I know this is php but I didn't find a place on the mysql forum for help of this sort and you guys have been great in the past so I'm hoping I'm not overstepping here. Thanks in advance for the help.

First some background I'm trying to locate duplicates of customers in a table cust, but its more difficult than that. There are multiple 'shops' that use the file and one customer can be used by more than one 'shop' or not. There is a second table bonus that attaches the customers to the shops and holds some other info that is specific to that shop and customer. The two tables are related with the customer id. cust.id and bonus.custid the id is a hash of the first three letters of the last name + first four letters of the first name + a number if there is already one These are unique id's but sometimes a person will sign up with two emails or a new address and won't acknowledge that it found a previous version or whatever. At any rate sometimes I end up with two records for the same individual. So the idea I'm trying to do with this select is to pull all of the customers that have more than one record in the cust (first 7 characters the same) but also that are attached to the shop that the query is coming from (shop that is logged in) so I don't share customers with other shops that aren't actually shared. So here is the query made from shop 1

SELECT `cust`.* ,`bonus`.`password` from `cust`,`bonus` 
WHERE `cust`.`id`=`bonus`.`custid` and `bonus`.`shop`='1' and substr(`cust`.`id`,1,7)
IN (SELECT substr(`bonus`.`custid`,1,7) FROM `bonus` GROUP BY substr(`bonus`.`custid`,1,7) 
HAVING COUNT(*)>1) 
ORDER BY `bonus`.`custid`

I thought I was limiting it to shop one in the original where statement, but when the same customer is attached to more than one shop it pulls them up even though there is only one entry in the cust file. What am I doing wrong?

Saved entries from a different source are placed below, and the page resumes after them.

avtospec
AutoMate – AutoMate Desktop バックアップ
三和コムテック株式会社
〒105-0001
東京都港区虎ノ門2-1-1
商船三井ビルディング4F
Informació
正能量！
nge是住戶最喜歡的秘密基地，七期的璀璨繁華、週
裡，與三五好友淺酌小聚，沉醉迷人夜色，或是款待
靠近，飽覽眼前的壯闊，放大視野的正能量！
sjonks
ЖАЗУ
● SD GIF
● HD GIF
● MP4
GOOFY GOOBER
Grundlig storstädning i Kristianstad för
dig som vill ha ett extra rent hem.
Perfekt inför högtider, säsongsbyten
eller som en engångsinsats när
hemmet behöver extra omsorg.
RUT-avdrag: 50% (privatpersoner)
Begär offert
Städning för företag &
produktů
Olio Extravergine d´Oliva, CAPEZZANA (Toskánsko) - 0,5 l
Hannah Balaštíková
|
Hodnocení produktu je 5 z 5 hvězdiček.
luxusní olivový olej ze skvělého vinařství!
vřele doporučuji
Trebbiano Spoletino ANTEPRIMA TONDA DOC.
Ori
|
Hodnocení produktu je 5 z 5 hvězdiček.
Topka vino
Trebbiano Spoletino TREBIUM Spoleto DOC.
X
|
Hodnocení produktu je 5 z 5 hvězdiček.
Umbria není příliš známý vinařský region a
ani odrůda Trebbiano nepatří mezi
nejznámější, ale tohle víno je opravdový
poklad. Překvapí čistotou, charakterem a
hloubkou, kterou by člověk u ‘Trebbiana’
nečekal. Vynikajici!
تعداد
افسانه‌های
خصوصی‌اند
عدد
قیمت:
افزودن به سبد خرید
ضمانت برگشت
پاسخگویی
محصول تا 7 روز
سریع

    My first concern is: how do you know that the two different records really do refer to the same individual? Note that even full names are not unique, and it looks like you're only comparing "a hash of the first three letters of the last name + first four letters of the first name" (and it looks more like concatenation than a hash?), so name collisions are even more likely.

    laserlight

    I don't that is for the shop owner to determine. I guess I should say potential duplicates. They could be the same person with different emails or different people with the same name, or the same person that moved. Yes Concantenation I suppose is more accurate. Actually relatively few collisions actually have occurred in over 8-10 years of using it. But I have previously had to manually look for the duplicates and it is harder.

    So I just want to pull the ones that have the same first seven on the id and are attached to this shop if there are more than one in the cust table. Then they are presented to the shop owner to determine if they are the same and they can combine them or edit them. But right now its pulling them if there is only one in cust but are in more than one shop.